Please reproduce the listing below word for word, starting with the line that contains "wholesale business, serving" and going on through the line that contains "Mrs. Robert Dodd", both of those lines included.
(Source material)
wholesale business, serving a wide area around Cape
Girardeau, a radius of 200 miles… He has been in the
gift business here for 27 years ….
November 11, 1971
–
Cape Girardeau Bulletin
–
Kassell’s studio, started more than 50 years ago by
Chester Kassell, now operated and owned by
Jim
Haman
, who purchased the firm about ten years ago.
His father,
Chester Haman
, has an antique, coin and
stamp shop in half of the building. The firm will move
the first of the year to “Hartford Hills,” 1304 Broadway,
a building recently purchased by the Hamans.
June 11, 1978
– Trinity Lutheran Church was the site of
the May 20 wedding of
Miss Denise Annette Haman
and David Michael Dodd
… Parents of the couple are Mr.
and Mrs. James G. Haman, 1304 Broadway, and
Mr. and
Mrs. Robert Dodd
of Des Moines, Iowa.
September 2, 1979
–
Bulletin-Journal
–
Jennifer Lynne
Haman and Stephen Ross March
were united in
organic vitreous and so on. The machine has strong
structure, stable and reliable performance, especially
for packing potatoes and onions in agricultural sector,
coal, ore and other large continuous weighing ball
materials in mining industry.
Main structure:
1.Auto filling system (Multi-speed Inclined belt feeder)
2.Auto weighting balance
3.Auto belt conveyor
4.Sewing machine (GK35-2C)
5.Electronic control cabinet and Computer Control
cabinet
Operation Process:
(End Source material)
(Source material)
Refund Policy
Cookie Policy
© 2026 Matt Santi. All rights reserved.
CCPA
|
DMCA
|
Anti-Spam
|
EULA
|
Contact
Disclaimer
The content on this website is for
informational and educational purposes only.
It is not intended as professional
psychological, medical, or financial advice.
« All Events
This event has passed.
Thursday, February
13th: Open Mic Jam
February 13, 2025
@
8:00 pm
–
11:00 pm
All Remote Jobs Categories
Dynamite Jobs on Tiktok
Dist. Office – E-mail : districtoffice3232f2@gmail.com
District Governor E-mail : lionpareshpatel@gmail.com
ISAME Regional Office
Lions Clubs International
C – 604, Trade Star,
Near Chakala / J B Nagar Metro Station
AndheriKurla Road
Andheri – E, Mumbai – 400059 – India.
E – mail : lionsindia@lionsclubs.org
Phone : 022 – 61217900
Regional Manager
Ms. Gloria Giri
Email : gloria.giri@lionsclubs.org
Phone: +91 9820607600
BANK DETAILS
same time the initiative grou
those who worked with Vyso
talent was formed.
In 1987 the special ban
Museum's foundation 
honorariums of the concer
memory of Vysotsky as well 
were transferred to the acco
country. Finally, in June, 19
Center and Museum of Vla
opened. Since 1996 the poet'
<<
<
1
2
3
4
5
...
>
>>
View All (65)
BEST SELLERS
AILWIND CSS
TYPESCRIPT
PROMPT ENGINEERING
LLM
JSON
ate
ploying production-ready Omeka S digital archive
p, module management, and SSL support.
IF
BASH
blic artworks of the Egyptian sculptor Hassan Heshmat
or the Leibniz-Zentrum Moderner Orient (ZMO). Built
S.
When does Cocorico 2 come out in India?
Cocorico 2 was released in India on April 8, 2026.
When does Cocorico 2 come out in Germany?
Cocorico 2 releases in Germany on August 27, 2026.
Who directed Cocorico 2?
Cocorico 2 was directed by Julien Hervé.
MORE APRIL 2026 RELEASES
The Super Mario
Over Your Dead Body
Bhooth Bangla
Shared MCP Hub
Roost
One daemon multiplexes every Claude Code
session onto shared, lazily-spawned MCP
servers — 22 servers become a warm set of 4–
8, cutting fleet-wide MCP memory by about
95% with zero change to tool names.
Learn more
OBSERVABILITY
(End Source material)
__Solution to this task__
wholesale business, serving a wide area around Cape
Girardeau, a radius of 200 miles… He has been in the
gift business here for 27 years ….
November 11, 1971
–
Cape Girardeau Bulletin
–
Kassell’s studio, started more than 50 years ago by
Chester Kassell, now operated and owned by
Jim
Haman
, who purchased the firm about ten years ago.
His father,
Chester Haman
, has an antique, coin and
stamp shop in half of the building. The firm will move
the first of the year to “Hartford Hills,” 1304 Broadway,
a building recently purchased by the Hamans.
June 11, 1978
– Trinity Lutheran Church was the site of
the May 20 wedding of
Miss Denise Annette Haman
and David Michael Dodd
… Parents of the couple are Mr.
and Mrs. James G. Haman, 1304 Broadway, and
Mr. and
Mrs. Robert Dodd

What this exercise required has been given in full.